WHAT YOU NEED TO DO
In the Fabio Boccanera profile, what shows that his work went beyond dubbing? Answer in one to three sentences.

EXTRACT PROVIDED

- Born: 28 October 1964 (age 61) Rome, Italy
- Occupation: Voice actor
- Years active: 1968–present
- Relatives: Laura Boccanera (sister) Massimo Rossi (cousin) Emanuela Rossi (cousin) Riccardo Rossi (cousin)

= Fabio Boccanera =

Italian voice actor

Fabio Boccanera (born 28 October 1964) is an Italian voice actor.

==Biography==
Born in Rome, Boccanera began his dubbing career as a child and was involved as an actor in a couple of TV miniseries, in one of which he played the main role; he is well known as the Italian dubbed voice of Johnny Depp. He has also dubbed Colin Farrell and Ben Affleck in some of their films, as well as Christian Bale, Clive Owen, Billy Zane, Joaquin Phoenix and James Marsters.

Boccanera has also dubbed characters from many anime productions. He is the younger brother of voice actress Laura Boccanera and the cousin of voice actors Massimo, Emanuela and Riccardo Rossi.

== Filmography ==
- L'uomo del tesoro di Priamo – TV miniseries (1977)
- Un paio di scarpe per tanti chilometri - TV miniseries (1981)
- L'amore non basta (2008)

== Voice work ==
- How the Toys Saved Christmas - Lesto
- Tentacolino - Don Juan

===Dubbing===
====Animation====
- Hefty Smurf (1st voice) in The Smurfs
- Glaucus in Little Pollon
- Megane (3rd voice) and Shutaro Mendo (4th voice) in Urusei Yatsura
- Captain Planet in Captain Planet and the Planeteers
- Mozenrath in Aladdin
- Balto in Balto
- Little Creek in Spirit: Stallion of the Cimarron
- Narrator in ChalkZone
- Sitka in Brother Bear
- Chris Tucker, Ben Affleck, Dane Cook, Jean Shepherd, Daniel LaRusso, Adam Sandler (episode 7.13), Colin Farrell (episode 13.17), Johnny Depp and H. Jon Benjamin in Family Guy
- Prince Sancho in El Cid: The Legend
- Victor Van Dort in Corpse Bride
- Shockblast in Transformers: Energon
- Sterling Archer in Archer
- Whitney Doubleday in Big Top Scooby-Doo!

RECORDS SUPPLIED
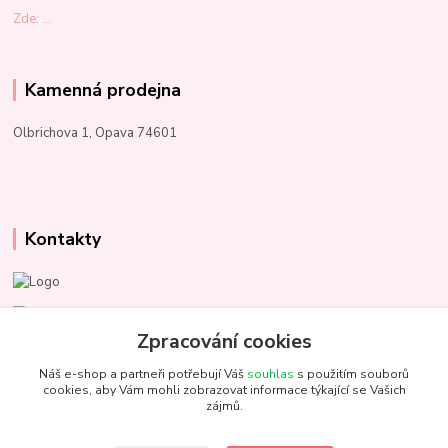
Zde: ...
Kamenná prodejna
Olbrichova 1, Opava 74601
Kontakty
Marcela Kupková
+420 731 153 484
Zpracování cookies
Náš e-shop a partneři potřebují Váš
souhlas
s použitím souborů
info@unezbednychklubicek.cz
cookies, aby Vám mohli zobrazovat informace týkající se Vašich
zájmů.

WORKED SOLUTION
The profile says he began dubbing as a child and also acted in a couple of TV miniseries, playing the main role in one of them. Its filmography lists two TV miniseries: L'uomo del tesoro di Priamo (1977) and Un paio di scarpe per tanti chilometri (1981).